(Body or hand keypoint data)
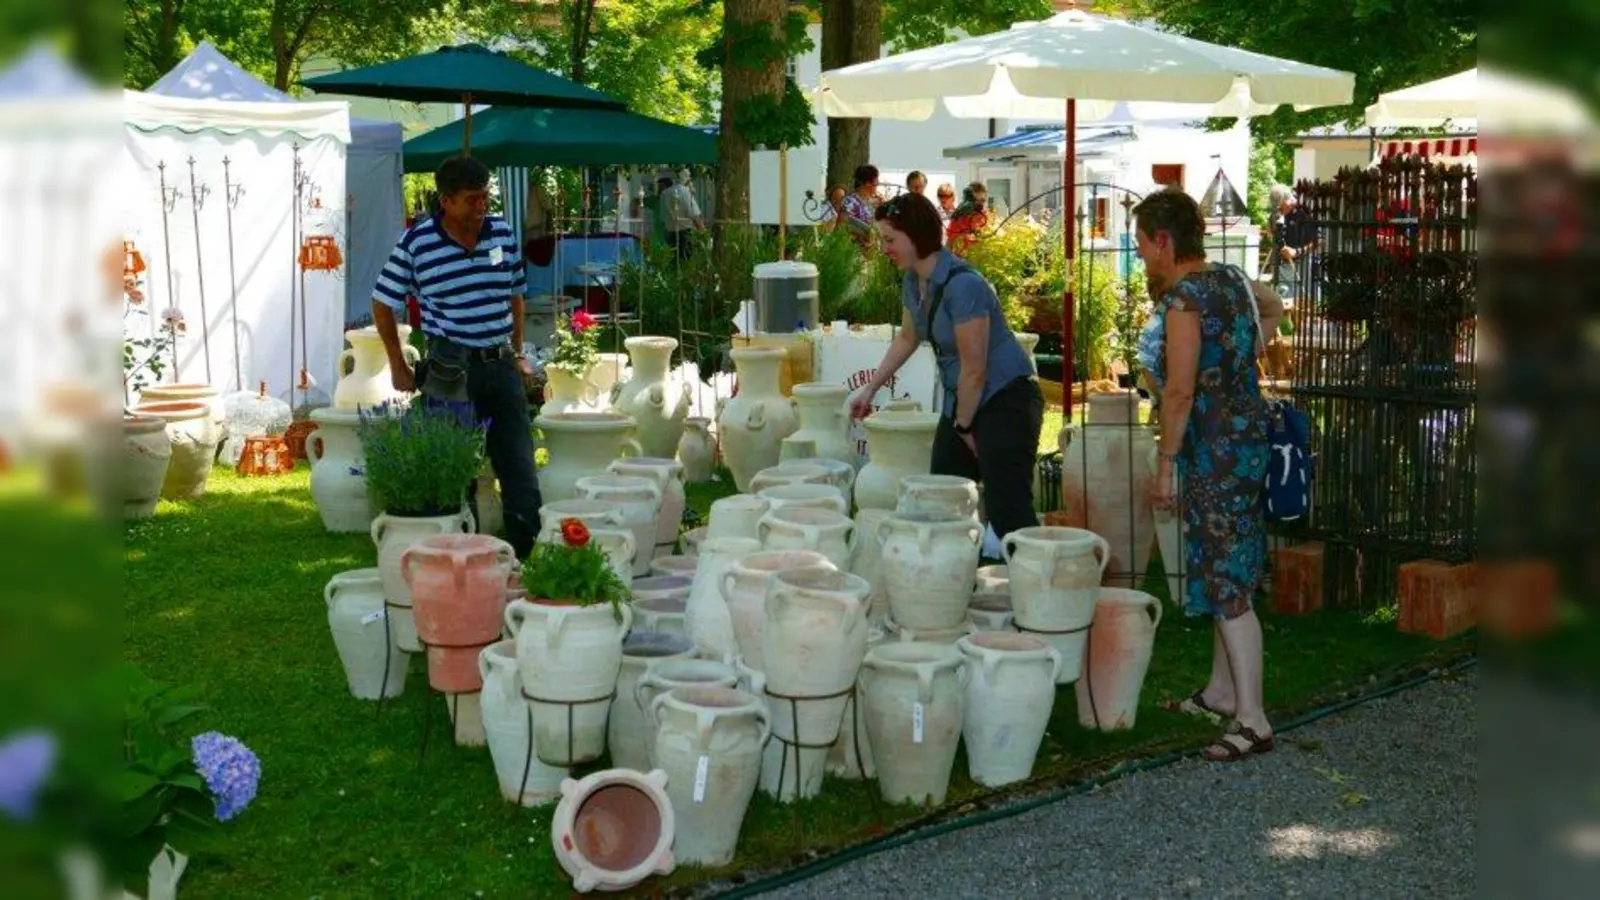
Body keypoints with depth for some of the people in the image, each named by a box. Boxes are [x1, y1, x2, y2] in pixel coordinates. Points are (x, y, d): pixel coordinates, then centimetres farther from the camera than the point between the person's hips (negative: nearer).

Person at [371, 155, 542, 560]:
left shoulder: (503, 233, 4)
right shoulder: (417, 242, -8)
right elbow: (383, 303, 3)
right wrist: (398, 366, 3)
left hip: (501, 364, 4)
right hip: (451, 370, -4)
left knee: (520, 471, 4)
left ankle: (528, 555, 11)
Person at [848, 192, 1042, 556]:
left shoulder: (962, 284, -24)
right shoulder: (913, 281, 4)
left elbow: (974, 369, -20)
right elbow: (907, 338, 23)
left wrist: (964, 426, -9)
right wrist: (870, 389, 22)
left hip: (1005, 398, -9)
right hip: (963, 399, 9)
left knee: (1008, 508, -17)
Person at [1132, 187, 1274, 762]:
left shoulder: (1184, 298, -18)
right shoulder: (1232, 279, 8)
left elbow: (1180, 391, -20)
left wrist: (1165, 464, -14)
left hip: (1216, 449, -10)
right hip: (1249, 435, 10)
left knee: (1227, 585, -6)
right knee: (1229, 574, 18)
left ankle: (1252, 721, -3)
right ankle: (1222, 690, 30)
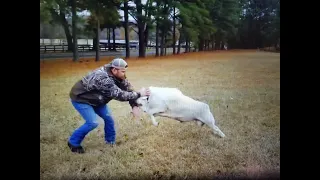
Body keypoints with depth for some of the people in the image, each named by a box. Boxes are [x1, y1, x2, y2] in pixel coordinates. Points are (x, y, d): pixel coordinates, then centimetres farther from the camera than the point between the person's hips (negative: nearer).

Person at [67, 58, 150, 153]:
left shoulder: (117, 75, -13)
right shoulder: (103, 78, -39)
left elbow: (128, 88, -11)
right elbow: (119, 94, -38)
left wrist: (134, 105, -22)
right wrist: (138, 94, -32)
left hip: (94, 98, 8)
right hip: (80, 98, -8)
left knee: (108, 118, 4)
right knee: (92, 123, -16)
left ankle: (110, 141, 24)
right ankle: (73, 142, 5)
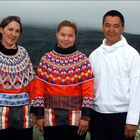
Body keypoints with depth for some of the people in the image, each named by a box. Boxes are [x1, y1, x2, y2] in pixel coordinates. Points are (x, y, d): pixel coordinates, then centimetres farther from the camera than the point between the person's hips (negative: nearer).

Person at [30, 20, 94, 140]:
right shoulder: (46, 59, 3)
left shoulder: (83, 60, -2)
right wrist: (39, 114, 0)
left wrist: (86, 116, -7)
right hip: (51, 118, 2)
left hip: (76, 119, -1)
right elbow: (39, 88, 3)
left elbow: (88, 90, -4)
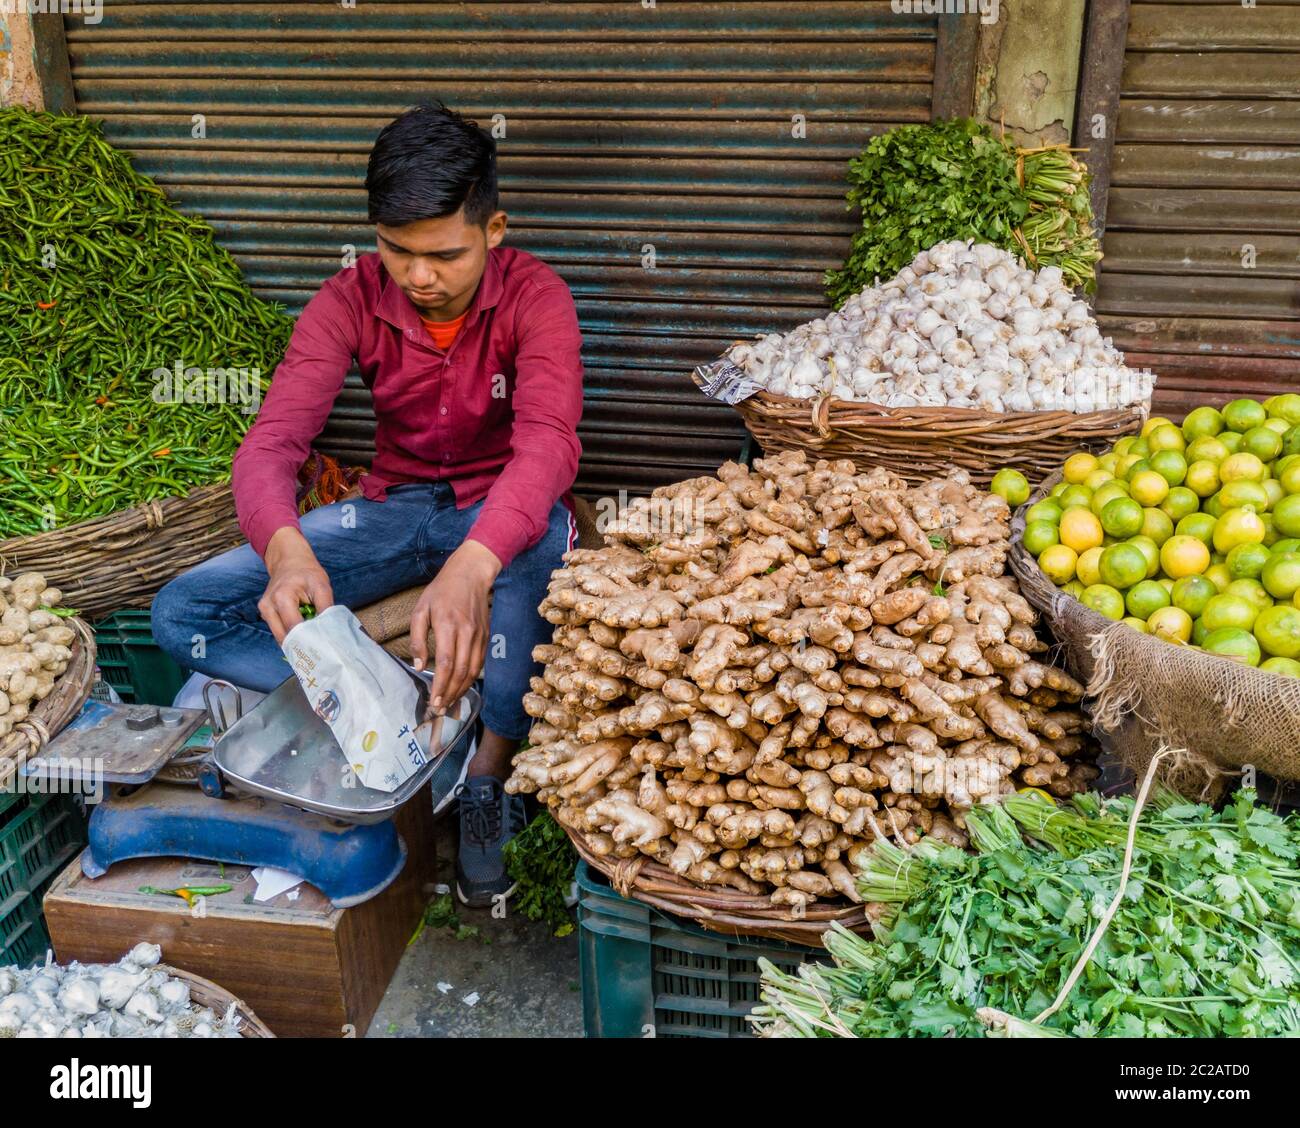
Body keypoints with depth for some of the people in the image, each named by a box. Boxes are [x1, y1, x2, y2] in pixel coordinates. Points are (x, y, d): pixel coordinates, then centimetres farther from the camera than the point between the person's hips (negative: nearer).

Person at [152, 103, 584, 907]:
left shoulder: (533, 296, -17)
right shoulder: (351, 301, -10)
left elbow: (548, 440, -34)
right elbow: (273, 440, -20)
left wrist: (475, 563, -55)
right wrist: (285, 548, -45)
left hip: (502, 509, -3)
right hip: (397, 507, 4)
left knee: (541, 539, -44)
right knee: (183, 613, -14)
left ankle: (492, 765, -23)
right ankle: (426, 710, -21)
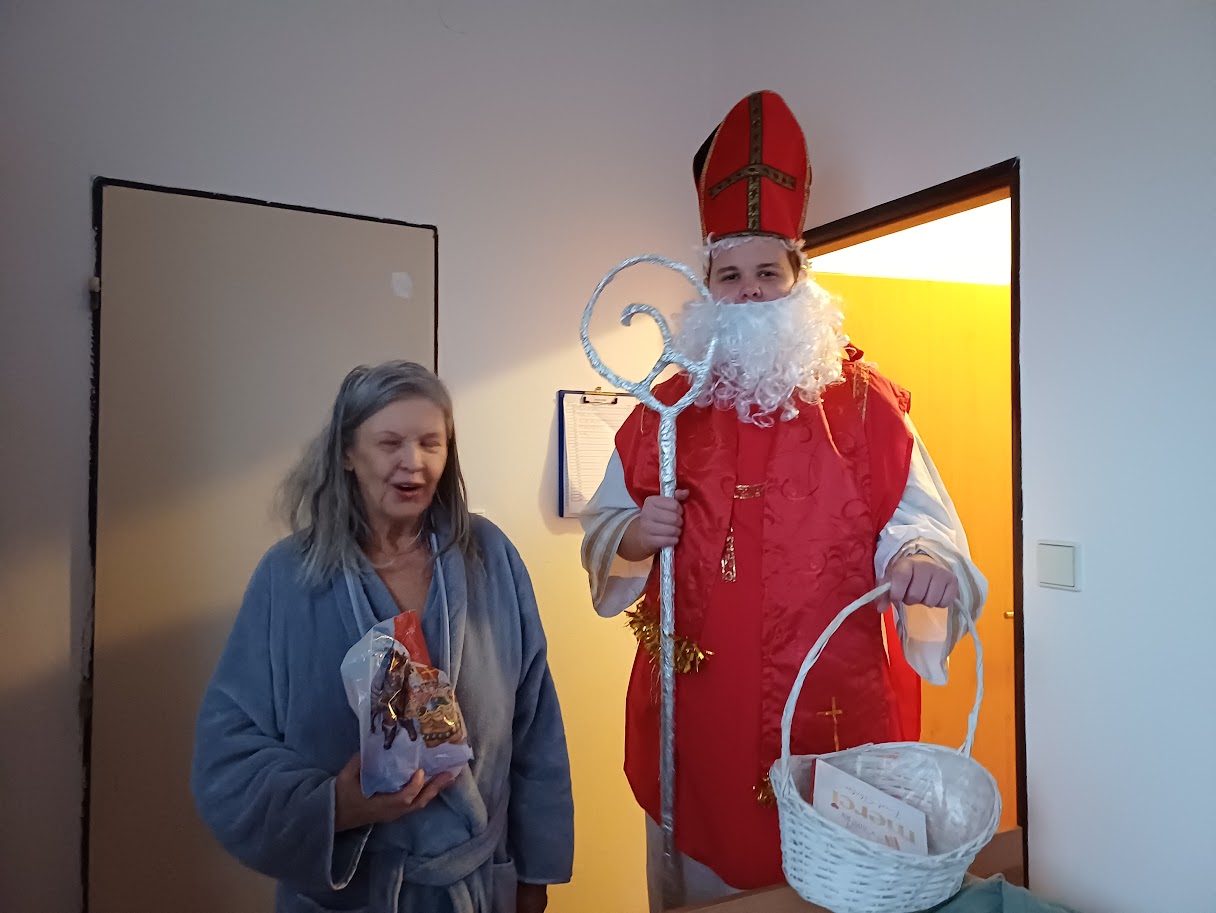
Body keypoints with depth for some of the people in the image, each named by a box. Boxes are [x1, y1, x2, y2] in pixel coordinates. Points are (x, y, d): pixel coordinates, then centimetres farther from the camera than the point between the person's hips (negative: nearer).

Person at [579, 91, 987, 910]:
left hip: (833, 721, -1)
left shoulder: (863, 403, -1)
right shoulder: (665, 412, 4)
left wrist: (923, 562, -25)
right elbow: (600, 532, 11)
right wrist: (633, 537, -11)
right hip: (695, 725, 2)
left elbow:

*Exercise directions*:
From the data above, return only the lines starting at the line that holds "right elbow: (119, 94, -38)" and ending at the line that holds "left elbow: (88, 90, -4)", word for word and without pictures.

*Exercise result*:
right elbow: (119, 94, -38)
left wrist: (134, 105, -22)
right wrist: (138, 94, -32)
left hip: (94, 98, 8)
right hip: (80, 98, -8)
left knee: (108, 118, 4)
right knee: (92, 123, -16)
left ankle: (110, 141, 24)
right ankle: (73, 142, 5)
Body keypoints with depth for some of the people in the image, each named by a box. Boxes are [x1, y1, x2, y2] in pixel coordinates. Points are (x, y, d): pixel coordinates, then centimetres farther from the camera than the point between the person's hips (negative: nearer).

Person at [30, 20, 94, 140]:
right shoulder: (46, 59, 3)
left shoulder: (83, 60, -2)
right wrist: (39, 114, 0)
left wrist: (86, 116, -7)
right hip: (51, 118, 2)
left hip: (76, 119, -1)
right elbow: (39, 88, 3)
left elbow: (88, 90, -4)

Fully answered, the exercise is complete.